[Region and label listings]
# # # #

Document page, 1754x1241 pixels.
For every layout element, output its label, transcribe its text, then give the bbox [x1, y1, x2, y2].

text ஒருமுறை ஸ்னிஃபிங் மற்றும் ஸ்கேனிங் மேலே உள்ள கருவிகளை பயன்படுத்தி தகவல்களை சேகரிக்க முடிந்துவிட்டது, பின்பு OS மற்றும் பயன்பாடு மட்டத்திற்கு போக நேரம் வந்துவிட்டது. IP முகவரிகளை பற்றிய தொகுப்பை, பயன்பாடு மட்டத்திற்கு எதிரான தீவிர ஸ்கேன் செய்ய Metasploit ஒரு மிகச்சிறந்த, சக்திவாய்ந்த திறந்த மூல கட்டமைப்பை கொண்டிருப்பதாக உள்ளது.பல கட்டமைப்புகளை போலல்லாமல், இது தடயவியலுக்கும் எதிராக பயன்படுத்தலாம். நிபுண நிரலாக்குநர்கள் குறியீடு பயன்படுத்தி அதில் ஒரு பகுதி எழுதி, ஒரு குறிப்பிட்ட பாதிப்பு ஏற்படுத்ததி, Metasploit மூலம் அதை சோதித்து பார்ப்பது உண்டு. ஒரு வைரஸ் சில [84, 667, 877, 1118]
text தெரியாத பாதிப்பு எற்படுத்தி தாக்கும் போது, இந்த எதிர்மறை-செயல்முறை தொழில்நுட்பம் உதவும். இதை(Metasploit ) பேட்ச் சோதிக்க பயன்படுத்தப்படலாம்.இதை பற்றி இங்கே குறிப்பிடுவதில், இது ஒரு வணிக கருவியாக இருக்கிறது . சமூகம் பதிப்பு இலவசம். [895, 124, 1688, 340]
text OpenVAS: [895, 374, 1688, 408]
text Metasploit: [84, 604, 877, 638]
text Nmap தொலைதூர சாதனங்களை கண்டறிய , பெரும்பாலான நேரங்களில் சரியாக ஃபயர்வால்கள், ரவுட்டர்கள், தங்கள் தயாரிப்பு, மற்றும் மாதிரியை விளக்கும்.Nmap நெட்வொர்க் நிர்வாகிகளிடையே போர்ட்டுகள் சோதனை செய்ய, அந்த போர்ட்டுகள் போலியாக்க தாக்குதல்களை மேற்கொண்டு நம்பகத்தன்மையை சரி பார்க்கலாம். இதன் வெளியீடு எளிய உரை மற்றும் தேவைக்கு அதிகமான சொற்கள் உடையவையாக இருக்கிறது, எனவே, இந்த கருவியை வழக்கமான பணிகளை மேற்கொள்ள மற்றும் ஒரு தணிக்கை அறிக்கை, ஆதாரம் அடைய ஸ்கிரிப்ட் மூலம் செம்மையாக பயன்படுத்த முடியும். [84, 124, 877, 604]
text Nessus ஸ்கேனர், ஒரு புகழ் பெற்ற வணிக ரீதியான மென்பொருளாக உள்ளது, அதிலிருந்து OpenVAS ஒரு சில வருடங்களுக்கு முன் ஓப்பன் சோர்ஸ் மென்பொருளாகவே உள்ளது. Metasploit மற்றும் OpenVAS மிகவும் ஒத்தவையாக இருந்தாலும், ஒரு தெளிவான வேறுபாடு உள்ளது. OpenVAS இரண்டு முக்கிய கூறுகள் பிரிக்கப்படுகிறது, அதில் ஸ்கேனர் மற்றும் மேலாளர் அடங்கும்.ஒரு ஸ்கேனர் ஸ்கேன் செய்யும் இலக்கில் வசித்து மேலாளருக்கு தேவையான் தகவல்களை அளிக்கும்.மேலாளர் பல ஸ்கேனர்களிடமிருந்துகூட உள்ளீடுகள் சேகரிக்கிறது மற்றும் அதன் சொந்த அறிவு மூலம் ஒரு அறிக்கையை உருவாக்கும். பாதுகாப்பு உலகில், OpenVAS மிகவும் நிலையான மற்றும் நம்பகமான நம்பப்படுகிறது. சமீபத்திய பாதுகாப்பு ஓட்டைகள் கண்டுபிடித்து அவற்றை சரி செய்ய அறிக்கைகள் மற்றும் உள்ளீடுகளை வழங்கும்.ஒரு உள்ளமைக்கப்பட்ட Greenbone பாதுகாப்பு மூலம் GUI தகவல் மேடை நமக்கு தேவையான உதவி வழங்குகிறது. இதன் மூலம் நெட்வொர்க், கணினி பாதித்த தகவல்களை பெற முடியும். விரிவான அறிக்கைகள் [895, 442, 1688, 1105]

# # # #

Directive :: Reproduce the entries with each occurrence of "bbox" replaced by "bounding box", keeping every other character the same.

Result of the task ::
Document page, 1754x1241 pixels.
For every layout element, output its label, transcribe its text, then give the bounding box [x1, y1, x2, y2].

text ஒருமுறை ஸ்னிஃபிங் மற்றும் ஸ்கேனிங் மேலே உள்ள கருவிகளை பயன்படுத்தி தகவல்களை சேகரிக்க முடிந்துவிட்டது, பின்பு OS மற்றும் பயன்பாடு மட்டத்திற்கு போக நேரம் வந்துவிட்டது. IP முகவரிகளை பற்றிய தொகுப்பை, பயன்பாடு மட்டத்திற்கு எதிரான தீவிர ஸ்கேன் செய்ய Metasploit ஒரு மிகச்சிறந்த, சக்திவாய்ந்த திறந்த மூல கட்டமைப்பை கொண்டிருப்பதாக உள்ளது.பல கட்டமைப்புகளை போலல்லாமல், இது தடயவியலுக்கும் எதிராக பயன்படுத்தலாம். நிபுண நிரலாக்குநர்கள் குறியீடு பயன்படுத்தி அதில் ஒரு பகுதி எழுதி, ஒரு குறிப்பிட்ட பாதிப்பு ஏற்படுத்ததி, Metasploit மூலம் அதை சோதித்து பார்ப்பது உண்டு. ஒரு வைரஸ் சில [84, 667, 877, 1118]
text தெரியாத பாதிப்பு எற்படுத்தி தாக்கும் போது, இந்த எதிர்மறை-செயல்முறை தொழில்நுட்பம் உதவும். இதை(Metasploit ) பேட்ச் சோதிக்க பயன்படுத்தப்படலாம்.இதை பற்றி இங்கே குறிப்பிடுவதில், இது ஒரு வணிக கருவியாக இருக்கிறது . சமூகம் பதிப்பு இலவசம். [895, 124, 1688, 340]
text OpenVAS: [895, 374, 1688, 408]
text Metasploit: [84, 604, 877, 638]
text Nmap தொலைதூர சாதனங்களை கண்டறிய , பெரும்பாலான நேரங்களில் சரியாக ஃபயர்வால்கள், ரவுட்டர்கள், தங்கள் தயாரிப்பு, மற்றும் மாதிரியை விளக்கும்.Nmap நெட்வொர்க் நிர்வாகிகளிடையே போர்ட்டுகள் சோதனை செய்ய, அந்த போர்ட்டுகள் போலியாக்க தாக்குதல்களை மேற்கொண்டு நம்பகத்தன்மையை சரி பார்க்கலாம். இதன் வெளியீடு எளிய உரை மற்றும் தேவைக்கு அதிகமான சொற்கள் உடையவையாக இருக்கிறது, எனவே, இந்த கருவியை வழக்கமான பணிகளை மேற்கொள்ள மற்றும் ஒரு தணிக்கை அறிக்கை, ஆதாரம் அடைய ஸ்கிரிப்ட் மூலம் செம்மையாக பயன்படுத்த முடியும். [84, 124, 877, 604]
text Nessus ஸ்கேனர், ஒரு புகழ் பெற்ற வணிக ரீதியான மென்பொருளாக உள்ளது, அதிலிருந்து OpenVAS ஒரு சில வருடங்களுக்கு முன் ஓப்பன் சோர்ஸ் மென்பொருளாகவே உள்ளது. Metasploit மற்றும் OpenVAS மிகவும் ஒத்தவையாக இருந்தாலும், ஒரு தெளிவான வேறுபாடு உள்ளது. OpenVAS இரண்டு முக்கிய கூறுகள் பிரிக்கப்படுகிறது, அதில் ஸ்கேனர் மற்றும் மேலாளர் அடங்கும்.ஒரு ஸ்கேனர் ஸ்கேன் செய்யும் இலக்கில் வசித்து மேலாளருக்கு தேவையான் தகவல்களை அளிக்கும்.மேலாளர் பல ஸ்கேனர்களிடமிருந்துகூட உள்ளீடுகள் சேகரிக்கிறது மற்றும் அதன் சொந்த அறிவு மூலம் ஒரு அறிக்கையை உருவாக்கும். பாதுகாப்பு உலகில், OpenVAS மிகவும் நிலையான மற்றும் நம்பகமான நம்பப்படுகிறது. சமீபத்திய பாதுகாப்பு ஓட்டைகள் கண்டுபிடித்து அவற்றை சரி செய்ய அறிக்கைகள் மற்றும் உள்ளீடுகளை வழங்கும்.ஒரு உள்ளமைக்கப்பட்ட Greenbone பாதுகாப்பு மூலம் GUI தகவல் மேடை நமக்கு தேவையான உதவி வழங்குகிறது. இதன் மூலம் நெட்வொர்க், கணினி பாதித்த தகவல்களை பெற முடியும். விரிவான அறிக்கைகள் [895, 442, 1688, 1105]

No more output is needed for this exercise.